A total of nine retail service providers have begun offering the interim NBN products to some 3500 end-users, with more residents taking it up based on eligibility.
The most recent entrant, iiNet, yesterday announced plans to offer a 20 GB satellite service for $49.95 a month.
The single-plan offer - with a $10 a month discount when bundled with a phone service - is seen as an experiment from the company, which is entering the NBN satellite space for the first time.
It already has 9000 satellite customers on the older ABG satellite service under regional brand Westnet.
“We put something in the marketplace that we think is a reasonable price,” iiNet chief regulatory officer Stephen Dalby said.
“There’s always a possibility that we’ll revise our plans depending on how they go in the market place.
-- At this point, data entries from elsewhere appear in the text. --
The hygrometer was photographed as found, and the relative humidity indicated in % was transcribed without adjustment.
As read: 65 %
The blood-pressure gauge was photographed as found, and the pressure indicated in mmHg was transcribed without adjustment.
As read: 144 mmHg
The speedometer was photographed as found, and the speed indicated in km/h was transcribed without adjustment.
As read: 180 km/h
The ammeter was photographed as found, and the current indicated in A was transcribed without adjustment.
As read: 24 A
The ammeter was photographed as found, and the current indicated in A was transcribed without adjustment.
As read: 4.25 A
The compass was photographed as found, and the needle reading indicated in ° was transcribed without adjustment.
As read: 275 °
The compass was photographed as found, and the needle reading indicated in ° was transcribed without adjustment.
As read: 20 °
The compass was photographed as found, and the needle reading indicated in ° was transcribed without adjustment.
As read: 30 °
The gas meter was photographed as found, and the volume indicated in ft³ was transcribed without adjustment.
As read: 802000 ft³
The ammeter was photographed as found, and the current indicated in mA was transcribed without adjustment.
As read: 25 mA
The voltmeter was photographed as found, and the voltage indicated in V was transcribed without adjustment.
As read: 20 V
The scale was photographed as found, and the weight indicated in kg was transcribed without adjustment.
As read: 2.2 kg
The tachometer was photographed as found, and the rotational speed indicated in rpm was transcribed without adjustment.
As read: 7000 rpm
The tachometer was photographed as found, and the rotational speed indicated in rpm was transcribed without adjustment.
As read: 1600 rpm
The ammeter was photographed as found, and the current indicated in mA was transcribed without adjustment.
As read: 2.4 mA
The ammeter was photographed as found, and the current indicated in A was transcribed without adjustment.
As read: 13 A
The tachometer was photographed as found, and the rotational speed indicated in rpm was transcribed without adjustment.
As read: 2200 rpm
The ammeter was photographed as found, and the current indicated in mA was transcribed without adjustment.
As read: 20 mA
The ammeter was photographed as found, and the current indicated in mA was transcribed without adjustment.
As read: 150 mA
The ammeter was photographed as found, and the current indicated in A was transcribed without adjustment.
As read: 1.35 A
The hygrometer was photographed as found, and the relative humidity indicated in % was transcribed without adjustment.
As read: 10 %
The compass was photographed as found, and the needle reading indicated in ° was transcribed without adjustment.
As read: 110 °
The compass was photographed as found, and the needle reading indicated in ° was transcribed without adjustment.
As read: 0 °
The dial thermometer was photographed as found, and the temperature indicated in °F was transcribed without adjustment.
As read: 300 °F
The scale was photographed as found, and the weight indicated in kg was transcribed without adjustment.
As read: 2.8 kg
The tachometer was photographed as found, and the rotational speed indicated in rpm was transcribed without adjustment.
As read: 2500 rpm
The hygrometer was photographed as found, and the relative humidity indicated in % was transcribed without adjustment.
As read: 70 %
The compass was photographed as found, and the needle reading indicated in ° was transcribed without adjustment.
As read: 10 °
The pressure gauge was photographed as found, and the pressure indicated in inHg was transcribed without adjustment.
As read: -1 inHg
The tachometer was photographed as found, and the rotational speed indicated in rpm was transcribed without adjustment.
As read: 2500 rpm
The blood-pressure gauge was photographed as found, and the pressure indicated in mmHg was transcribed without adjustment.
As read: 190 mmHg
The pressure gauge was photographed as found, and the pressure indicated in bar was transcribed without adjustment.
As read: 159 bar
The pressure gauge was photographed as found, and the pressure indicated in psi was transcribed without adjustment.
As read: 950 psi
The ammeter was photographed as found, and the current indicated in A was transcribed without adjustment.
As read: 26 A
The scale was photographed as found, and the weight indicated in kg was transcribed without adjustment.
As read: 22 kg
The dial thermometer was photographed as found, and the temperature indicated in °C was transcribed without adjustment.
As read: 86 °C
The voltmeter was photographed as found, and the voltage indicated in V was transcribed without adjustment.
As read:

That’s keeping it simple to start with - that price is just a normal approach we take with cost inputs.”
iiNet’s NBN satellite plan, which undercuts several competitors, is quietly seen in the industry as a “game changer”.
But, as with most current satellite plans, iiNet’s offering comes at a premium on equivalent fibre offerings, despite a mandate for NBN Co to provide a consistent wholesale price for the basic, 12/1 Mbps service across all three aspects of the national network.
An NBN Co spokeswoman confirmed access seekers paid the same $24 a month wholesale price for the 6 Mbps satellite service as they do for a 12 Mbps fibre or fixed wireless service, along with any connectivity virtual charges required to deliver traffic to the end-user.
However, she told iTnews that NBN Co’s fair use policy required interim satellite service providers to provide a maximum of 9.7 gigabytes of data downloads and 3.2 gigabytes of data uploads on average per user, per month.
Despite more expensive products offering significantly more data quota, service providers are required to ensure they maintain the average data use across the user base.
“Satellite capacity is currently limited, meaning that retail service providers need to manage the download limits available to customers via the pricing plans they offer,” the spokeswoman said.
“We expect these capacity constrains to be eased with the launch of the Long Term Satellite.”
Dalby said the usage quotas had played a factor in iiNet's pricing plan.
"The fact is that with our many thousands of existing [non-NBN] satellite customers, the usage averages out well below the fair use requirements, but we never know which customers want 0.5 GB or 50 GB," he said.
"We'll keep an eye on them and see if any variation is required to meet market requirements."
According to Paul Rees, managing director of one of the first satellite service providers Skymesh, even NBN Co’s service requires “a huge amount” of support costs for satellite customers compared to fibre subscribers.
“[With fibre], you get a technician to install and you never hear from them again... there’s no peak hour, there’s no issue, they never ever get a problem,” he told iTnews.
“On the other hand, normal satellite services - not NBN Co - have enormous amounts of problems. We’ve got an inordinate amount of support staff to handle the satellite customers that we’ve got.”
Rees said that while NBN interim satellite service is much more reliable than IPSTAR’s previous offering, connectivity issues and potential disruptions to the Broken Hill and Kalgoorlie base stations used to deliver the NBN service remained a relatively high support issue for Skymesh’s 2000-odd customers on the network.
It is expected NBN Co could build 15 or 20 earth stations under its long-term satellite plan, which would reduce the number of customers affected by an outage at any one earth station.
The earth station is currently being negotiated with rivals Hughes and ViaSat.
Update 2.50pm: Added further comment from Stephen Dalby.